Поэт схватил трясущегося извозчика за грудки и с силой тряхнул. У того от этого аж зубы клацнули.
— А теперь все выкладывай.
— … Это… Я… Ой, беда, совсем тела… — извозчик, здоровенный детина хорошо за тридцать лет, вдруг всхлипнул, а потом, и вовсе, разрыдался. — Дык, ироды, вбили… Понимаешь, господин хороший, нашего цесаревича вбили… Прямо из левольвертов пальнули, а потом борту бросили.
Стоявший Пушкин пошатнулось от такой новости. Вот, только что стоял, и вдруг начал на мостовую оседать. Чуть-чуть не грохнулся, и голову себе не разбил.
— Что? Ты пьяный что ли?
— Вбили, нашу кровиночку, вбили! — заливался слезами бородач, размазывая их по лицу. — Ироды проклятые!
Застывший столбом, Александр пытался как-то вместить в голову только что услышанное, но не получалось — просто не верилось, и казалось, что сейчас выясниться, что это розыгрыш.
— Стреляли в цесаревича, то есть в наследника, будущего императора Александра Второго Освободителя⁈ Мать вашу! Кто стрелял? Сколько их было? Что, вообще, известно обо всем этот?
Но вопросы оставались без ответа. Извозчик все плакал навзрыд, мотал головой, ни слова из него нельзя было вытянуть.
— Черт… Чего же там случилось? У кого бы спросить? — Проклятье, теперь ведь такое начнется…
Пушкин схватился за голову, уже сейчас предчувствуя далеко идущие последствия. Ведь, произошло покушение на наследника престола! И если старший сын императора, не да Бог, погиб, то в верхах начнется такая пертурбация, что мама не горюй. Все планы и проекты, которые были связаны с цесаревичем, теперь летели коту под хвост. Будущего императора учили по специальной программе, на него делали ставку аристократы, его приучали к управлению империей, а теперь что? Все сначала? Черт, чего же теперь делать?

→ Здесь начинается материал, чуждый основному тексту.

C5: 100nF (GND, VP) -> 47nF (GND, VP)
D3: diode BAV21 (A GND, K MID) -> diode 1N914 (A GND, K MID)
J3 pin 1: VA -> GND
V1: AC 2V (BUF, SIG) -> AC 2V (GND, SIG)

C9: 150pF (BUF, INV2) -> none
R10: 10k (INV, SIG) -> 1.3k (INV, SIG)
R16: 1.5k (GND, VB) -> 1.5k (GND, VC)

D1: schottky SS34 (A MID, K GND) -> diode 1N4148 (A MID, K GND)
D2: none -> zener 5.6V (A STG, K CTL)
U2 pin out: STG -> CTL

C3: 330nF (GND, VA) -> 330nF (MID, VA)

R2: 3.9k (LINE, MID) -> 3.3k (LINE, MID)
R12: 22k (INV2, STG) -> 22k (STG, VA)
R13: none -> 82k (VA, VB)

Только додумать ему не дали. Из-за поворота вдруг «вырвались» казаки, десятка — три четыре, в полном боевом, с пиками, с ружьями за спинами. Скакали крупной рысью, выбивая подковами на копытах искры из булыжников мостовой, обдавая прохожих запахом ядреного конского пота Миг, и промчались мимо, исчезнув за очередным поворотом, за которым начиналась дворцовая площадь.
— Надо срочно домой, от греха подальше. Кто знает, что и как дальше повернется… — провожая их глазами, с тревогой пробормотал Пушкин. Чуть помолчав, повернулся к извозчику. — Борода⁈ Хватит слезы лить, давай за работу! Мне домой нужно срочно, чтобы с ветерком! Понял, борода?
Тот тяжело вздыхая, кивнул. Мол, понял, осознал, и сейчас все сделает так, как нужно.
— Сидай, господин хороший, да дяржись.
Свистнул по особому, протяжно и с переливами. Лошадь ответила громким ржанием, и сразу же взяла с места в карьер.